> _Work instruction_
If an entry holds a picture, leave that picture out. Give everything else again exactly.

> _Extracted data_
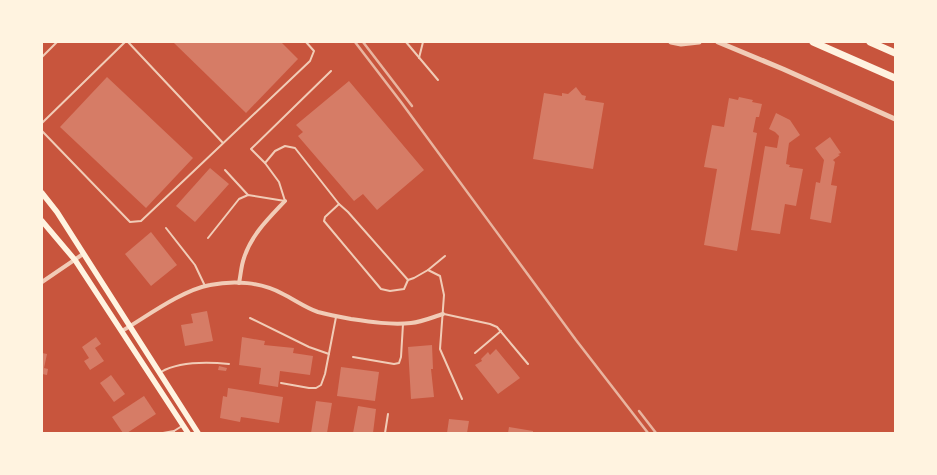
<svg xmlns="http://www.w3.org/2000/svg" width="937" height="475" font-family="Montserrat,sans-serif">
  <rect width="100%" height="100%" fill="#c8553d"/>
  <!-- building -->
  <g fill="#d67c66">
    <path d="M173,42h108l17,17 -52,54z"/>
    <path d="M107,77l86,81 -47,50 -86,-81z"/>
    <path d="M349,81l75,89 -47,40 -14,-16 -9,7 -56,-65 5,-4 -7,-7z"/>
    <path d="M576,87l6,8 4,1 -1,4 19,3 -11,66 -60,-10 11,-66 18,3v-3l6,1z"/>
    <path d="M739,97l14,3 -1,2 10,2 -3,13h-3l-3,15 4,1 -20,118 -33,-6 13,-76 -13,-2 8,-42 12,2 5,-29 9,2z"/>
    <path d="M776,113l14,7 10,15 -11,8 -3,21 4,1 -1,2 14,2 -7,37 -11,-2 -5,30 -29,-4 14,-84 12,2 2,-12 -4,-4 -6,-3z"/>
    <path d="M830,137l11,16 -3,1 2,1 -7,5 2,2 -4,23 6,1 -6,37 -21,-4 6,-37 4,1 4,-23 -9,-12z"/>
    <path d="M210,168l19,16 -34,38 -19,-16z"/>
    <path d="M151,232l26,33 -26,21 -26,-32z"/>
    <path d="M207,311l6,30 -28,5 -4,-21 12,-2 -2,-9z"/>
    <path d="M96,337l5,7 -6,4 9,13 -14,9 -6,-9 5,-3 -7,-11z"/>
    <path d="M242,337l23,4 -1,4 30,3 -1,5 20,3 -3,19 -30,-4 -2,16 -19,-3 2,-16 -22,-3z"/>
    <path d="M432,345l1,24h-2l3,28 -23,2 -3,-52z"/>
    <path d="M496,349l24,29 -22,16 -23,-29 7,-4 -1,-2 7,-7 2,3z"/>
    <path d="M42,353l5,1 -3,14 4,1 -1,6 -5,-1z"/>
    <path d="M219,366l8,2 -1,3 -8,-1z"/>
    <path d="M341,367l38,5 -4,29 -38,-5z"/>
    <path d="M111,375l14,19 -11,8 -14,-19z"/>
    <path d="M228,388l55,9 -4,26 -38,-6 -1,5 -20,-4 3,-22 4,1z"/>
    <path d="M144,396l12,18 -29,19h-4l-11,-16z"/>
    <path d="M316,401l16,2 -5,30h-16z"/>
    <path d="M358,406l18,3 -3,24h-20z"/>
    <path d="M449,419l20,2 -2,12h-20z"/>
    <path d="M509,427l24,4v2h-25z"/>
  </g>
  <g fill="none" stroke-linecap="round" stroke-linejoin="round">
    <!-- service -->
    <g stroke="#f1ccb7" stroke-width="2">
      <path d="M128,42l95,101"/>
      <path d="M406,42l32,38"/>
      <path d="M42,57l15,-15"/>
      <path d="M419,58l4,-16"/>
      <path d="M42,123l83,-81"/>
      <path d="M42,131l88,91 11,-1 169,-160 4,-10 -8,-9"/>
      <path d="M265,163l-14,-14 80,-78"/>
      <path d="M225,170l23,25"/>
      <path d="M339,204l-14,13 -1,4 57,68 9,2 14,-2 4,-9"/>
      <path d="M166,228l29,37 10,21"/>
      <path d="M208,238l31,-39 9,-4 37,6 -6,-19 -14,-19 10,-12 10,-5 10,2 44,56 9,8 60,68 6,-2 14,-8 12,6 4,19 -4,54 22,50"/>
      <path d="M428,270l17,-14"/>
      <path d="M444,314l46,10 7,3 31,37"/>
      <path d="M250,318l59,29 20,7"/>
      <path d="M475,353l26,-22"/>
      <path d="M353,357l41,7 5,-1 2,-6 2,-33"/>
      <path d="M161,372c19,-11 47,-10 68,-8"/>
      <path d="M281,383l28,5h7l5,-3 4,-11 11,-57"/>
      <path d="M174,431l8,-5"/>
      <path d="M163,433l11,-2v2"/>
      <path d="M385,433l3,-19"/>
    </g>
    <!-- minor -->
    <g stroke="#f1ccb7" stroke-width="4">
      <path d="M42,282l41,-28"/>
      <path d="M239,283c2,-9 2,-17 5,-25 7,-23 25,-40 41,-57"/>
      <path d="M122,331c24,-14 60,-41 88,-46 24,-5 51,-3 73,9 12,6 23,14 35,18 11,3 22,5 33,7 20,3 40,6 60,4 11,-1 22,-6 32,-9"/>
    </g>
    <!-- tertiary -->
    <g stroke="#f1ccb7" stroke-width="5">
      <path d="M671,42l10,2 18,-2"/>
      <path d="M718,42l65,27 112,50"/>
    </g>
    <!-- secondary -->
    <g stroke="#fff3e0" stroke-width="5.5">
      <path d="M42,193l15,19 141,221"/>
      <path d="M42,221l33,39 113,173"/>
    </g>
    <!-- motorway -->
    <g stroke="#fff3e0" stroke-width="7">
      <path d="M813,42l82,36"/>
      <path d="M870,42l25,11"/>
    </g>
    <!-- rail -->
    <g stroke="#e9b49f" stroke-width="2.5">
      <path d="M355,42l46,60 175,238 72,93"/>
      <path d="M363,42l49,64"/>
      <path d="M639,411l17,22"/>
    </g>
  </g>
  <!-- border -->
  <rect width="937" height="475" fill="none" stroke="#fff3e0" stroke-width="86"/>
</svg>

> _Output for this exercise_
<svg xmlns="http://www.w3.org/2000/svg" width="937" height="475" font-family="Montserrat,sans-serif">
  <rect width="100%" height="100%" fill="#c8553d"/>
  <!-- building -->
  <g fill="#d67c66">
    <path d="M173,42h108l17,17 -52,54z"/>
    <path d="M107,77l86,81 -47,50 -86,-81z"/>
    <path d="M349,81l75,89 -47,40 -14,-16 -9,7 -56,-65 5,-4 -7,-7z"/>
    <path d="M576,87l6,8 4,1 -1,4 19,3 -11,66 -60,-10 11,-66 18,3v-3l6,1z"/>
    <path d="M739,97l14,3 -1,2 10,2 -3,13h-3l-3,15 4,1 -20,118 -33,-6 13,-76 -13,-2 8,-42 12,2 5,-29 9,2z"/>
    <path d="M776,113l14,7 10,15 -11,8 -3,21 4,1 -1,2 14,2 -7,37 -11,-2 -5,30 -29,-4 14,-84 12,2 2,-12 -4,-4 -6,-3z"/>
    <path d="M830,137l11,16 -3,1 2,1 -7,5 2,2 -4,23 6,1 -6,37 -21,-4 6,-37 4,1 4,-23 -9,-12z"/>
    <path d="M210,168l19,16 -34,38 -19,-16z"/>
    <path d="M151,232l26,33 -26,21 -26,-32z"/>
    <path d="M207,311l6,30 -28,5 -4,-21 12,-2 -2,-9z"/>
    <path d="M96,337l5,7 -6,4 9,13 -14,9 -6,-9 5,-3 -7,-11z"/>
    <path d="M242,337l23,4 -1,4 30,3 -1,5 20,3 -3,19 -30,-4 -2,16 -19,-3 2,-16 -22,-3z"/>
    <path d="M432,345l1,24h-2l3,28 -23,2 -3,-52z"/>
    <path d="M496,349l24,29 -22,16 -23,-29 7,-4 -1,-2 7,-7 2,3z"/>
    <path d="M42,353l5,1 -3,14 4,1 -1,6 -5,-1z"/>
    <path d="M219,366l8,2 -1,3 -8,-1z"/>
    <path d="M341,367l38,5 -4,29 -38,-5z"/>
    <path d="M111,375l14,19 -11,8 -14,-19z"/>
    <path d="M228,388l55,9 -4,26 -38,-6 -1,5 -20,-4 3,-22 4,1z"/>
    <path d="M144,396l12,18 -29,19h-4l-11,-16z"/>
    <path d="M316,401l16,2 -5,30h-16z"/>
    <path d="M358,406l18,3 -3,24h-20z"/>
    <path d="M449,419l20,2 -2,12h-20z"/>
    <path d="M509,427l24,4v2h-25z"/>
  </g>
  <g fill="none" stroke-linecap="round" stroke-linejoin="round">
    <!-- service -->
    <g stroke="#f1ccb7" stroke-width="2">
      <path d="M128,42l95,101"/>
      <path d="M406,42l32,38"/>
      <path d="M42,57l15,-15"/>
      <path d="M419,58l4,-16"/>
      <path d="M42,123l83,-81"/>
      <path d="M42,131l88,91 11,-1 169,-160 4,-10 -8,-9"/>
      <path d="M265,163l-14,-14 80,-78"/>
      <path d="M225,170l23,25"/>
      <path d="M339,204l-14,13 -1,4 57,68 9,2 14,-2 4,-9"/>
      <path d="M166,228l29,37 10,21"/>
      <path d="M208,238l31,-39 9,-4 37,6 -6,-19 -14,-19 10,-12 10,-5 10,2 44,56 9,8 60,68 6,-2 14,-8 12,6 4,19 -4,54 22,50"/>
      <path d="M428,270l17,-14"/>
      <path d="M444,314l46,10 7,3 31,37"/>
      <path d="M250,318l59,29 20,7"/>
      <path d="M475,353l26,-22"/>
      <path d="M353,357l41,7 5,-1 2,-6 2,-33"/>
      <path d="M161,372c19,-11 47,-10 68,-8"/>
      <path d="M281,383l28,5h7l5,-3 4,-11 11,-57"/>
      <path d="M174,431l8,-5"/>
      <path d="M163,433l11,-2v2"/>
      <path d="M385,433l3,-19"/>
    </g>
    <!-- minor -->
    <g stroke="#f1ccb7" stroke-width="4">
      <path d="M42,282l41,-28"/>
      <path d="M239,283c2,-9 2,-17 5,-25 7,-23 25,-40 41,-57"/>
      <path d="M122,331c24,-14 60,-41 88,-46 24,-5 51,-3 73,9 12,6 23,14 35,18 11,3 22,5 33,7 20,3 40,6 60,4 11,-1 22,-6 32,-9"/>
    </g>
    <!-- tertiary -->
    <g stroke="#f1ccb7" stroke-width="5">
      <path d="M671,42l10,2 18,-2"/>
      <path d="M718,42l65,27 112,50"/>
    </g>
    <!-- secondary -->
    <g stroke="#fff3e0" stroke-width="5.5">
      <path d="M42,193l15,19 141,221"/>
      <path d="M42,221l33,39 113,173"/>
    </g>
    <!-- motorway -->
    <g stroke="#fff3e0" stroke-width="7">
      <path d="M813,42l82,36"/>
      <path d="M870,42l25,11"/>
    </g>
    <!-- rail -->
    <g stroke="#e9b49f" stroke-width="2.5">
      <path d="M355,42l46,60 175,238 72,93"/>
      <path d="M363,42l49,64"/>
      <path d="M639,411l17,22"/>
    </g>
  </g>
  <!-- border -->
  <rect width="937" height="475" fill="none" stroke="#fff3e0" stroke-width="86"/>
</svg>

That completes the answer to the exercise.